2022.12.19 雑記
書き込むという背徳感
火災報知器の電池切れを知らせる音で目がさめる。
これが真夜中じゃなくてよかった。ぶつけるあてのないイライラを抱えて一日過ごすことになっただろうから。
『文章読本』(丸谷才一、中公文庫)を読んだ。
四十年前の本だけれど、今読んでも「なるほど」と頭に入ってくる。全然色褪せない。
「語彙をふやす安直な手なんてものはあり得ない」「すぐれた文章のなかで生きてゐる言葉とつきあふしかないのである。」との言葉には勇気づけられる。
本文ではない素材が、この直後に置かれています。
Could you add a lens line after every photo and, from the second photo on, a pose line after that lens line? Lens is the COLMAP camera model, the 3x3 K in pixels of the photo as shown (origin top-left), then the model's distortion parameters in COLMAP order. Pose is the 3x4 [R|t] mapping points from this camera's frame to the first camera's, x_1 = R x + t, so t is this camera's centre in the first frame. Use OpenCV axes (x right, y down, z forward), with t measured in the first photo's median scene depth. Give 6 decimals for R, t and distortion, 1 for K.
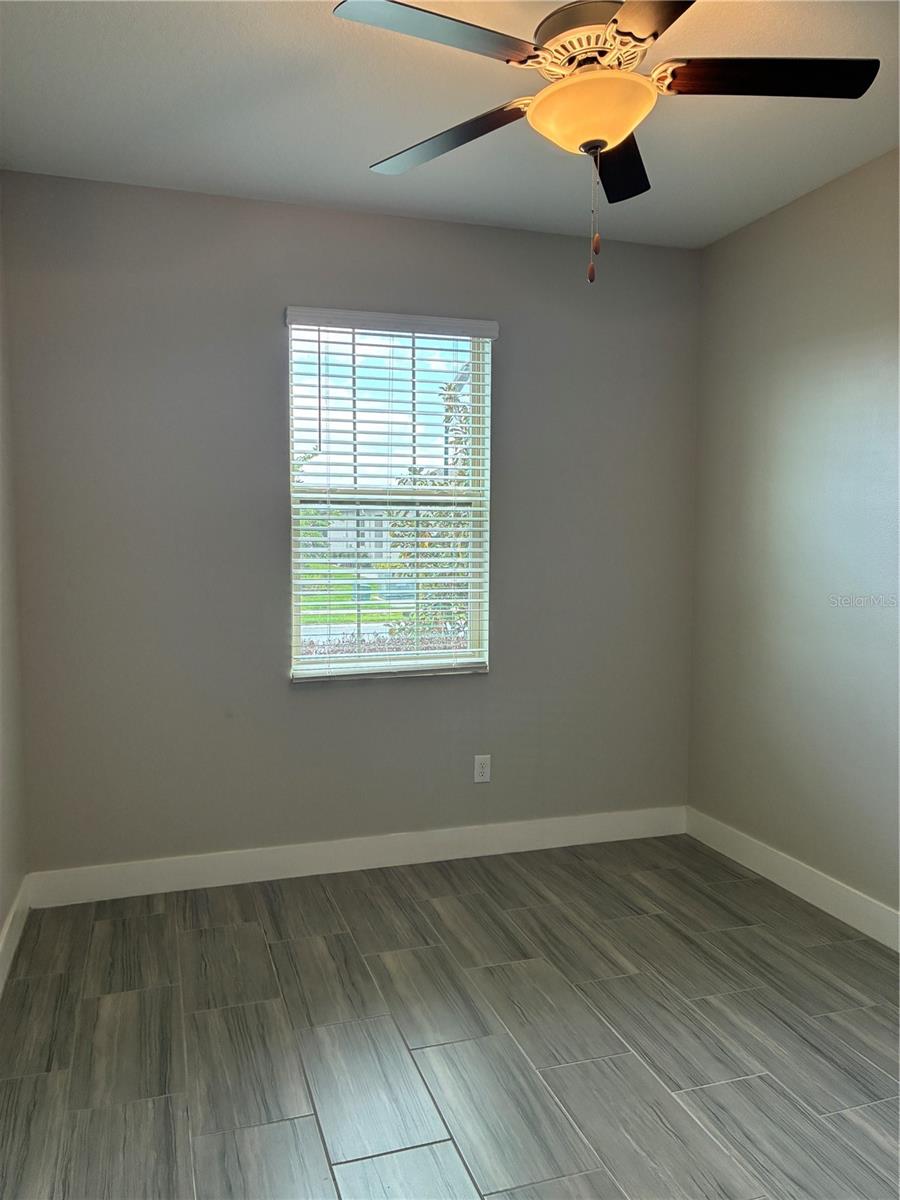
lens RADIAL K [[917.8, 0, 450.0], [0, 917.8, 600.0], [0, 0, 1]] dist [0.063193, -0.048563]
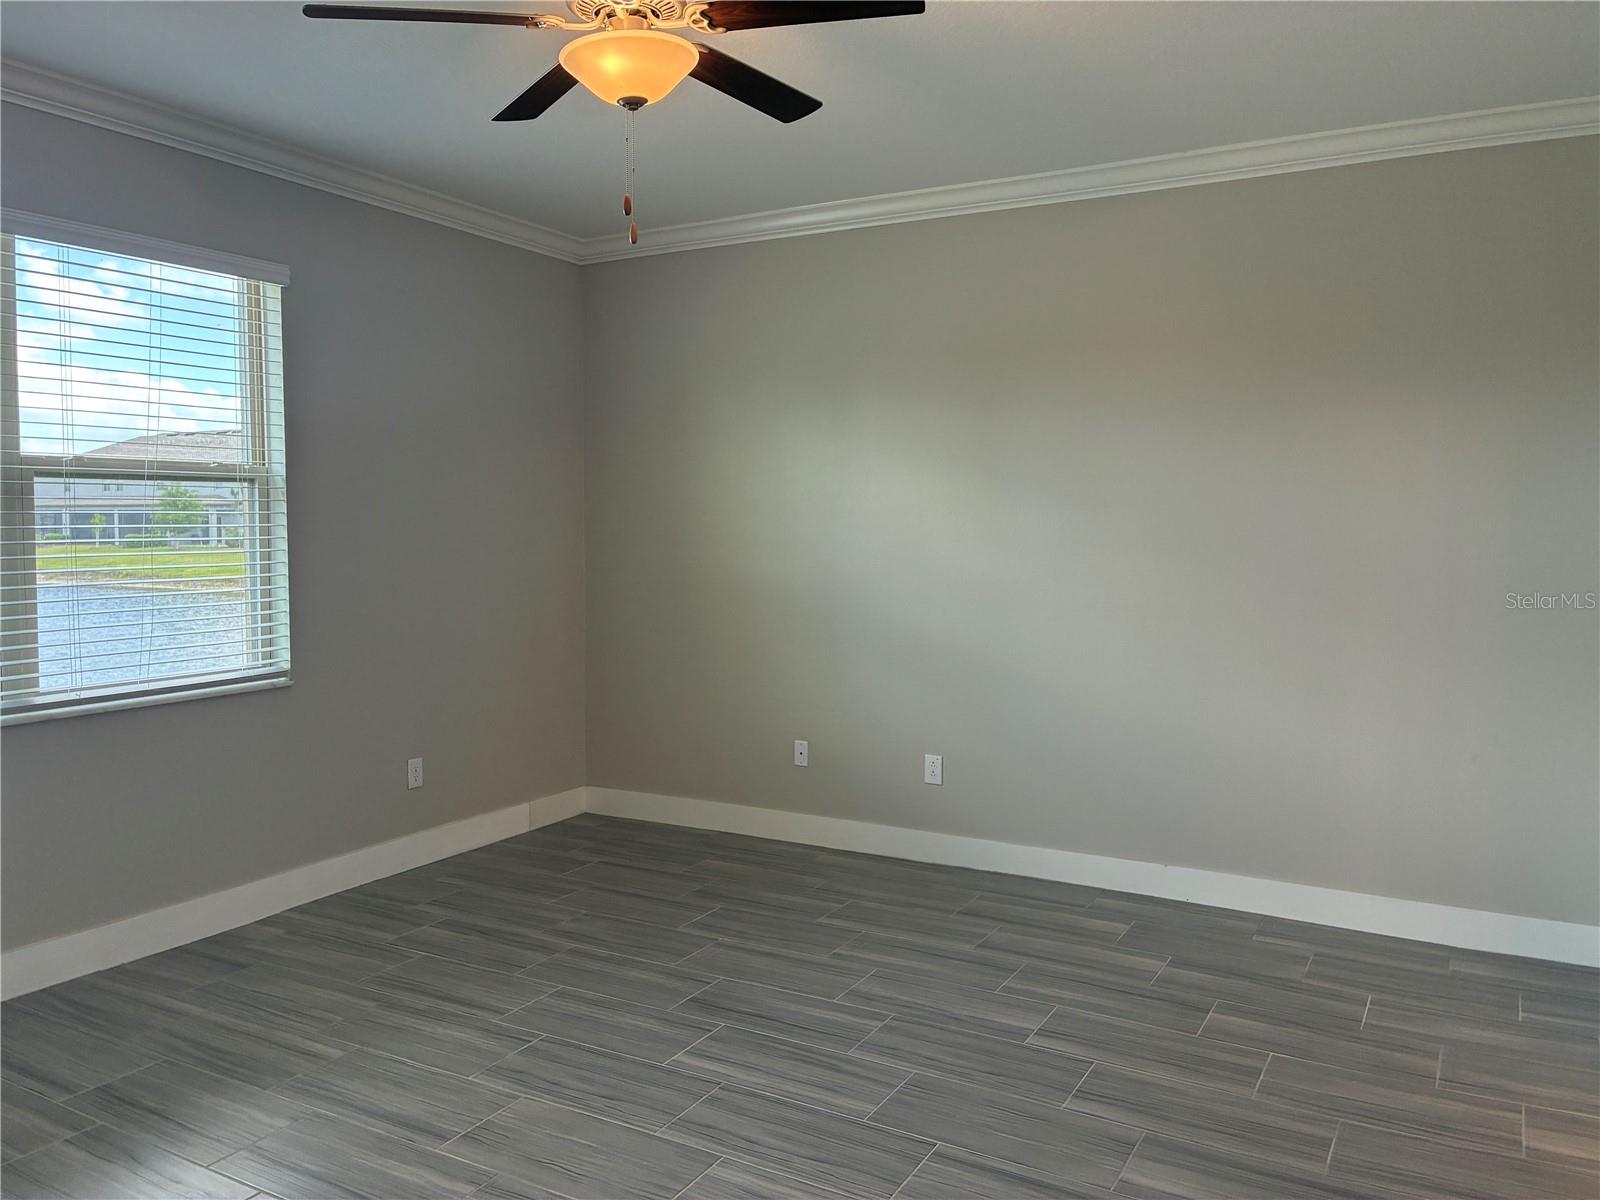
lens RADIAL K [[1212.9, 0, 796.4], [0, 1212.9, 574.9], [0, 0, 1]] dist [0.063748, -0.080128]
pose [[0.737169, -0.030180, 0.675034, -0.367386], [0.043228, 0.999062, -0.002539, 0.001916], [-0.674324, 0.031052, 0.737782, -0.125052]]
ただ、この本を読んでいくにあたって本に直接書き込むという手段をとった。
普段は決してそんなことはしない。ノートにメモをする。断じて本は汚さない派だった。しかし今日はカバーまで外して裸のまま持ち歩いている。
それもひとえに私の不勉強が原因なのだ。
まず、読み方のわからない漢字、意味の理解が不十分な言葉が頻出する。漢詩や古文は読み慣れていないので区切らねば読めない。これらすべてのノートに写してでは煩わしい。
こうして私の主義に反して途中から鉛筆を入れた。
ボールペンでなく鉛筆。いざという時に消せる鉛筆を使うというのが私なりのささやかな抵抗なのです。